Repeat, word for word, each of the records shown below, without their pictures.

* EXTRACTED DATA:
########################################

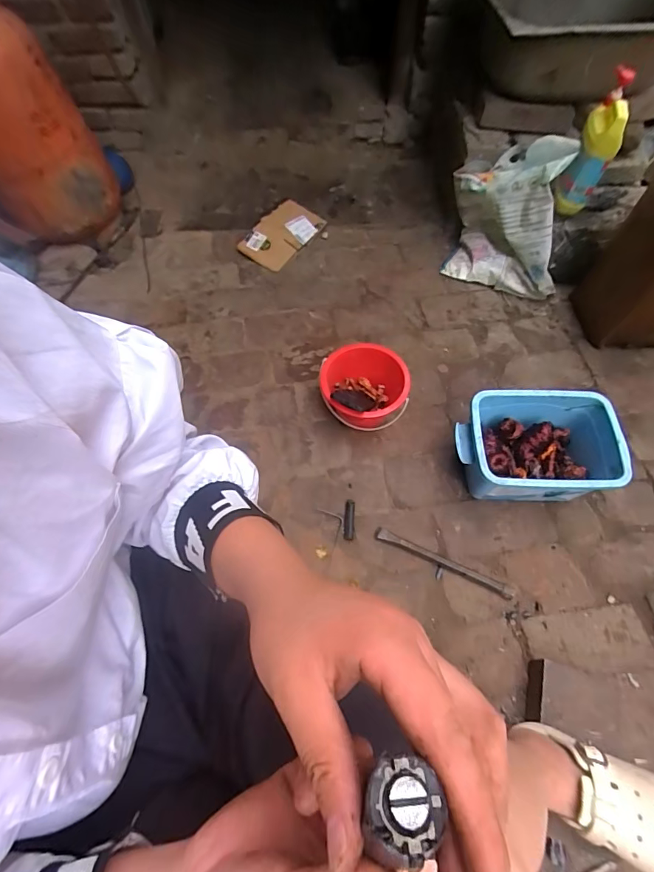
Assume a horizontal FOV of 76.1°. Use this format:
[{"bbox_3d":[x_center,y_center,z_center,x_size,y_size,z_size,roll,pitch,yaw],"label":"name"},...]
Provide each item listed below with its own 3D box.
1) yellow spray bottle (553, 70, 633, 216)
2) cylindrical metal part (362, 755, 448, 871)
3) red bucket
[{"bbox_3d":[0.595,-0.635,0.934,0.087,0.240,0.125,29,66,15],"label":"yellow spray bottle"},{"bbox_3d":[0.024,0.121,0.137,0.024,0.017,0.026,0,58,0],"label":"cylindrical metal part"},{"bbox_3d":[0.081,-0.094,0.925,0.178,0.137,0.178,0,62,1],"label":"red bucket"}]

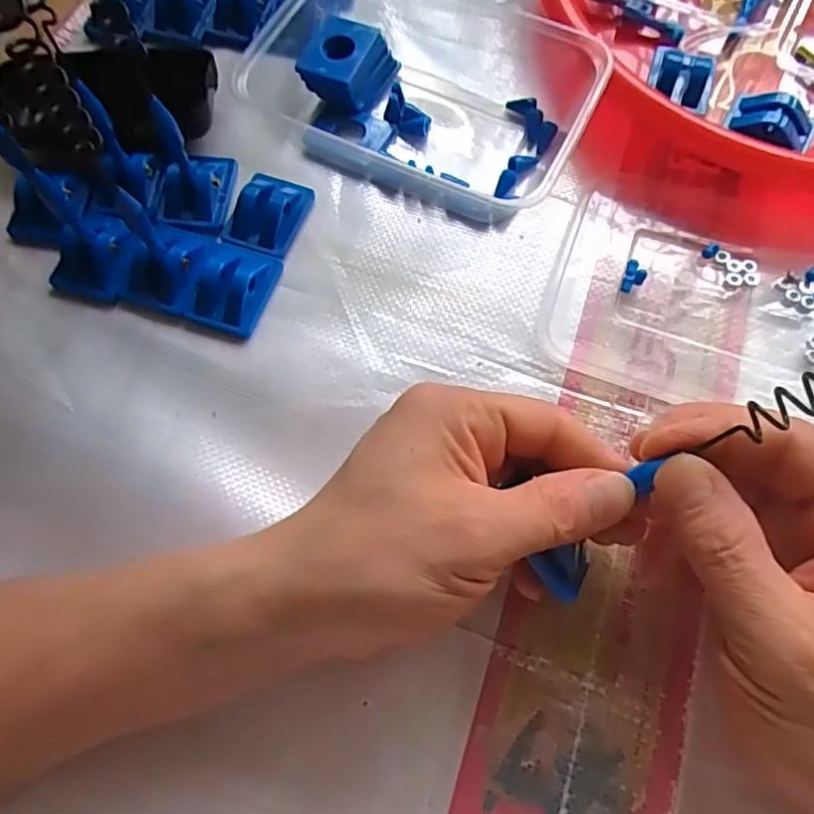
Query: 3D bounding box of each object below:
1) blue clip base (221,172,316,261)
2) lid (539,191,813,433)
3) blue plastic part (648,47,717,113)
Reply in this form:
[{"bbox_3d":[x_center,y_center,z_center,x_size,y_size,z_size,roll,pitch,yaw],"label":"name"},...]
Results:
[{"bbox_3d":[-0.072,-0.100,0.306,0.035,0.017,0.046,18,70,7],"label":"blue clip base"},{"bbox_3d":[0.155,-0.045,0.281,0.168,0.010,0.102,19,70,8],"label":"lid"},{"bbox_3d":[0.147,-0.174,0.322,0.033,0.017,0.025,18,70,8],"label":"blue plastic part"}]

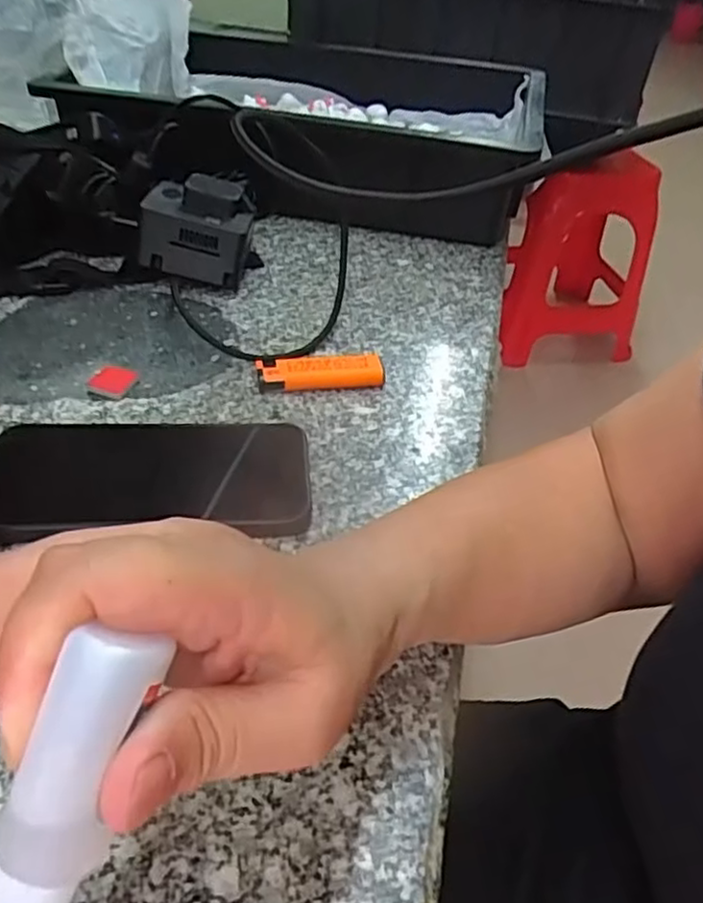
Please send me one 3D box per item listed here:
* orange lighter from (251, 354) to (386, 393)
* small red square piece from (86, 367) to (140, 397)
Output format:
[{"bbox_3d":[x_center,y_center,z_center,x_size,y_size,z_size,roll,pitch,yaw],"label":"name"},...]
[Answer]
[{"bbox_3d":[-0.020,-0.050,0.437,0.078,0.015,0.023,-2,41,-8],"label":"orange lighter"},{"bbox_3d":[-0.147,-0.044,0.423,0.027,0.004,0.024,16,41,13],"label":"small red square piece"}]

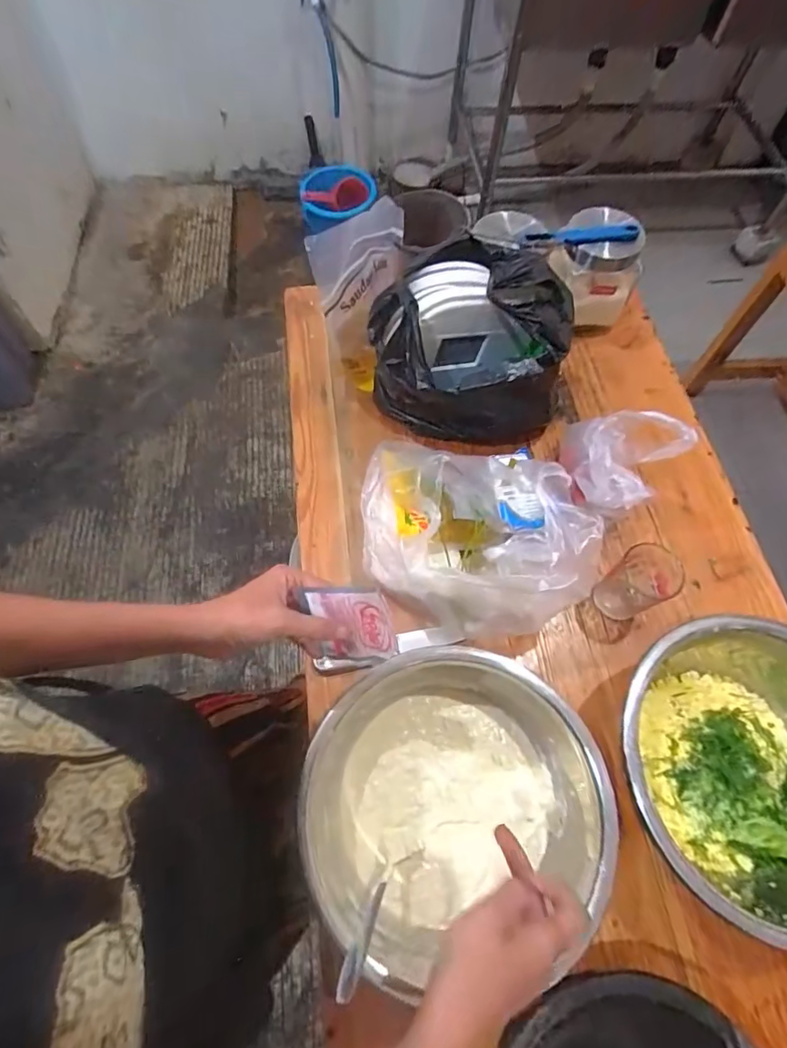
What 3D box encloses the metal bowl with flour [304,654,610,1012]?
[{"bbox_3d":[0.055,0.260,0.494,0.263,0.084,0.254,1,64,-2],"label":"metal bowl with flour"}]

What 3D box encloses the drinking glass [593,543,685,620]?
[{"bbox_3d":[0.288,0.072,0.621,0.076,0.076,0.064,-33,70,-16],"label":"drinking glass"}]

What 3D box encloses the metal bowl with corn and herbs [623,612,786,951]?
[{"bbox_3d":[0.353,0.228,0.506,0.232,0.118,0.256,-16,66,-10],"label":"metal bowl with corn and herbs"}]

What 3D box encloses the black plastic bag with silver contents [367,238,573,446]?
[{"bbox_3d":[0.092,-0.214,0.680,0.233,0.213,0.190,-8,65,-6],"label":"black plastic bag with silver contents"}]

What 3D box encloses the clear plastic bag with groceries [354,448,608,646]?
[{"bbox_3d":[0.086,0.022,0.585,0.217,0.137,0.198,-10,65,-7],"label":"clear plastic bag with groceries"}]

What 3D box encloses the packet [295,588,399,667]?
[{"bbox_3d":[-0.039,0.086,0.441,0.081,0.072,0.009,-4,22,24],"label":"packet"}]

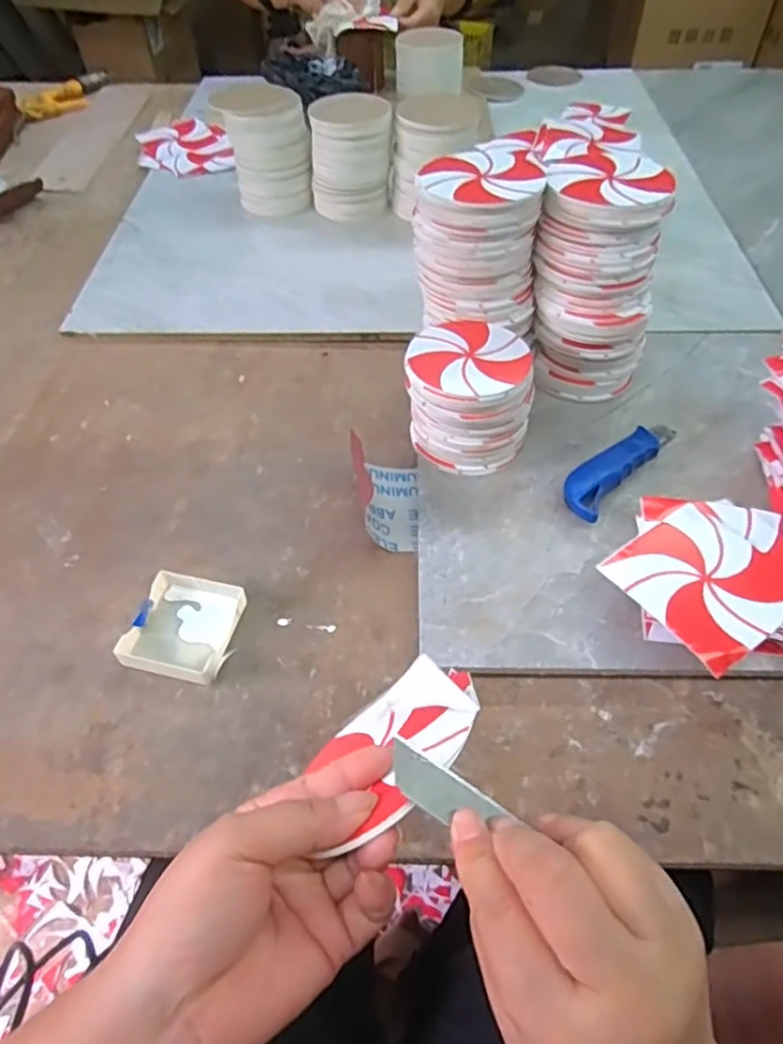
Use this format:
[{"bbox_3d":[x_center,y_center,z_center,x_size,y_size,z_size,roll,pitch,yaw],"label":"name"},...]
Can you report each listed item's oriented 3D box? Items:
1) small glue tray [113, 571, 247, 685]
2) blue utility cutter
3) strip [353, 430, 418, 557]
[{"bbox_3d":[-0.154,0.076,0.478,0.073,0.018,0.077,9,52,9],"label":"small glue tray"},{"bbox_3d":[0.194,-0.052,0.551,0.038,0.024,0.151,35,60,26],"label":"blue utility cutter"},{"bbox_3d":[-0.001,-0.029,0.538,0.054,0.063,0.097,-7,52,-4],"label":"strip"}]

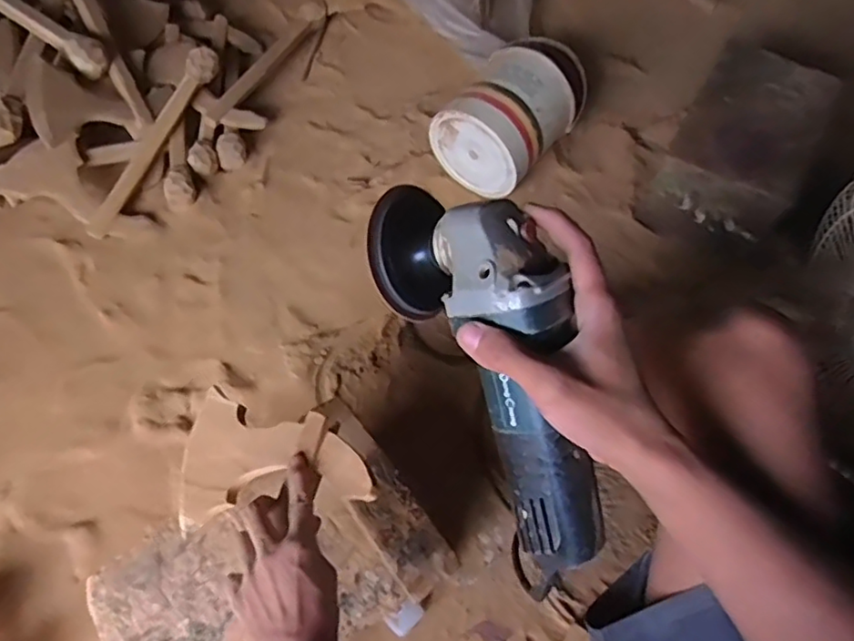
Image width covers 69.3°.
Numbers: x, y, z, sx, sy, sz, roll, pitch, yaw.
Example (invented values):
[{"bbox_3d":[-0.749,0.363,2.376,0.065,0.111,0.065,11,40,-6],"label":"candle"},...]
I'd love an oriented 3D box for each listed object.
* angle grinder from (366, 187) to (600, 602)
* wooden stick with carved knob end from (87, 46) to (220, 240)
[{"bbox_3d":[0.053,0.039,0.407,0.090,0.091,0.285,-23,91,-16],"label":"angle grinder"},{"bbox_3d":[-0.473,-0.307,1.071,0.046,0.055,0.379,26,81,11],"label":"wooden stick with carved knob end"}]

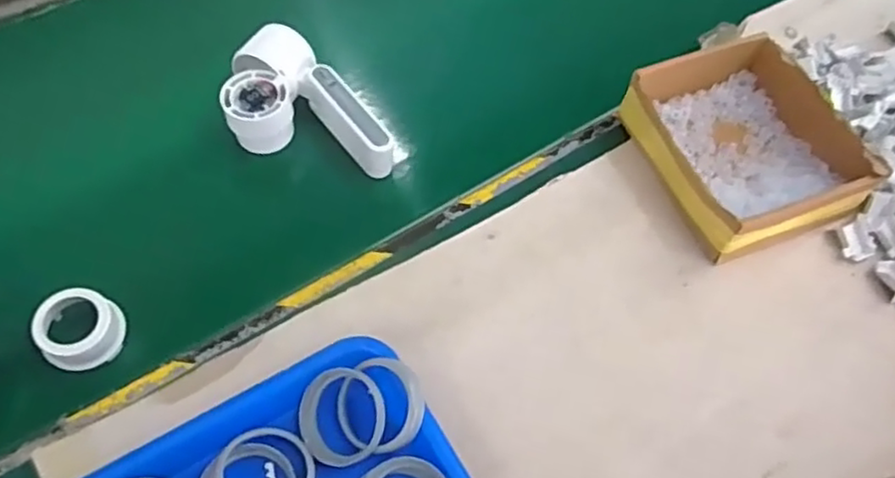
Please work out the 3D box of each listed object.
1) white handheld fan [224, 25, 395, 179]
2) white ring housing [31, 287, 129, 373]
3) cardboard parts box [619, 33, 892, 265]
[{"bbox_3d":[-0.120,-0.099,0.536,0.089,0.052,0.150,-36,66,-21],"label":"white handheld fan"},{"bbox_3d":[-0.250,0.061,0.447,0.049,0.026,0.049,1,58,-2],"label":"white ring housing"},{"bbox_3d":[0.237,-0.077,0.537,0.148,0.055,0.168,-20,61,-14],"label":"cardboard parts box"}]

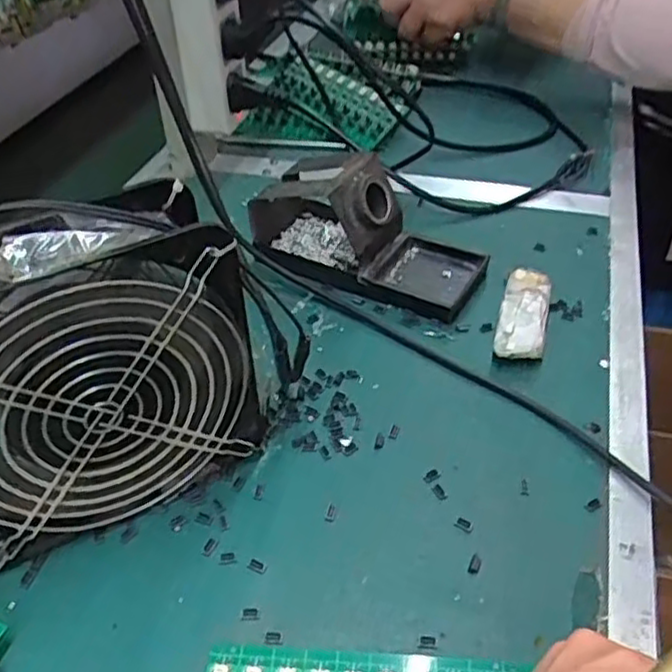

########################################

* WRITTEN RESPONSE:
Assume a horizontal FOV of 76.1°. Use this format:
[{"bbox_3d":[x_center,y_center,z_center,x_size,y_size,z_size,roll,pitch,yaw],"label":"name"},...]
Provide each item listed below with its own 3D box.
1) yellow spray bottle (553, 70, 633, 216)
2) cylindrical metal part (362, 755, 448, 871)
3) red bucket
[{"bbox_3d":[0.595,-0.635,0.934,0.087,0.240,0.125,29,66,15],"label":"yellow spray bottle"},{"bbox_3d":[0.024,0.121,0.137,0.024,0.017,0.026,0,58,0],"label":"cylindrical metal part"},{"bbox_3d":[0.081,-0.094,0.925,0.178,0.137,0.178,0,62,1],"label":"red bucket"}]

Query: 3D bounding box of each object below:
1) blue clip base (221,172,316,261)
2) lid (539,191,813,433)
3) blue plastic part (648,47,717,113)
Reply in this form:
[{"bbox_3d":[x_center,y_center,z_center,x_size,y_size,z_size,roll,pitch,yaw],"label":"name"},...]
Results:
[{"bbox_3d":[-0.072,-0.100,0.306,0.035,0.017,0.046,18,70,7],"label":"blue clip base"},{"bbox_3d":[0.155,-0.045,0.281,0.168,0.010,0.102,19,70,8],"label":"lid"},{"bbox_3d":[0.147,-0.174,0.322,0.033,0.017,0.025,18,70,8],"label":"blue plastic part"}]

Please send me one 3D box per item listed here:
* orange lighter from (251, 354) to (386, 393)
* small red square piece from (86, 367) to (140, 397)
Output format:
[{"bbox_3d":[x_center,y_center,z_center,x_size,y_size,z_size,roll,pitch,yaw],"label":"name"},...]
[Answer]
[{"bbox_3d":[-0.020,-0.050,0.437,0.078,0.015,0.023,-2,41,-8],"label":"orange lighter"},{"bbox_3d":[-0.147,-0.044,0.423,0.027,0.004,0.024,16,41,13],"label":"small red square piece"}]

What 3D box encloses the metal bowl with flour [304,654,610,1012]?
[{"bbox_3d":[0.055,0.260,0.494,0.263,0.084,0.254,1,64,-2],"label":"metal bowl with flour"}]

What 3D box encloses the drinking glass [593,543,685,620]?
[{"bbox_3d":[0.288,0.072,0.621,0.076,0.076,0.064,-33,70,-16],"label":"drinking glass"}]

What 3D box encloses the metal bowl with corn and herbs [623,612,786,951]?
[{"bbox_3d":[0.353,0.228,0.506,0.232,0.118,0.256,-16,66,-10],"label":"metal bowl with corn and herbs"}]

What 3D box encloses the black plastic bag with silver contents [367,238,573,446]?
[{"bbox_3d":[0.092,-0.214,0.680,0.233,0.213,0.190,-8,65,-6],"label":"black plastic bag with silver contents"}]

What 3D box encloses the clear plastic bag with groceries [354,448,608,646]?
[{"bbox_3d":[0.086,0.022,0.585,0.217,0.137,0.198,-10,65,-7],"label":"clear plastic bag with groceries"}]

What 3D box encloses the packet [295,588,399,667]?
[{"bbox_3d":[-0.039,0.086,0.441,0.081,0.072,0.009,-4,22,24],"label":"packet"}]

Use this format:
[{"bbox_3d":[x_center,y_center,z_center,x_size,y_size,z_size,roll,pitch,yaw],"label":"name"},...]
Can you report each listed item's oriented 3D box? Items:
1) small glue tray [113, 571, 247, 685]
2) blue utility cutter
3) strip [353, 430, 418, 557]
[{"bbox_3d":[-0.154,0.076,0.478,0.073,0.018,0.077,9,52,9],"label":"small glue tray"},{"bbox_3d":[0.194,-0.052,0.551,0.038,0.024,0.151,35,60,26],"label":"blue utility cutter"},{"bbox_3d":[-0.001,-0.029,0.538,0.054,0.063,0.097,-7,52,-4],"label":"strip"}]

Image width covers 69.3°.
Numbers: x, y, z, sx, sy, sz, roll, pitch, yaw.
Example (invented values):
[{"bbox_3d":[-0.749,0.363,2.376,0.065,0.111,0.065,11,40,-6],"label":"candle"},...]
I'd love an oriented 3D box for each listed object.
* angle grinder from (366, 187) to (600, 602)
* wooden stick with carved knob end from (87, 46) to (220, 240)
[{"bbox_3d":[0.053,0.039,0.407,0.090,0.091,0.285,-23,91,-16],"label":"angle grinder"},{"bbox_3d":[-0.473,-0.307,1.071,0.046,0.055,0.379,26,81,11],"label":"wooden stick with carved knob end"}]

Please work out the 3D box of each listed object.
1) white handheld fan [224, 25, 395, 179]
2) white ring housing [31, 287, 129, 373]
3) cardboard parts box [619, 33, 892, 265]
[{"bbox_3d":[-0.120,-0.099,0.536,0.089,0.052,0.150,-36,66,-21],"label":"white handheld fan"},{"bbox_3d":[-0.250,0.061,0.447,0.049,0.026,0.049,1,58,-2],"label":"white ring housing"},{"bbox_3d":[0.237,-0.077,0.537,0.148,0.055,0.168,-20,61,-14],"label":"cardboard parts box"}]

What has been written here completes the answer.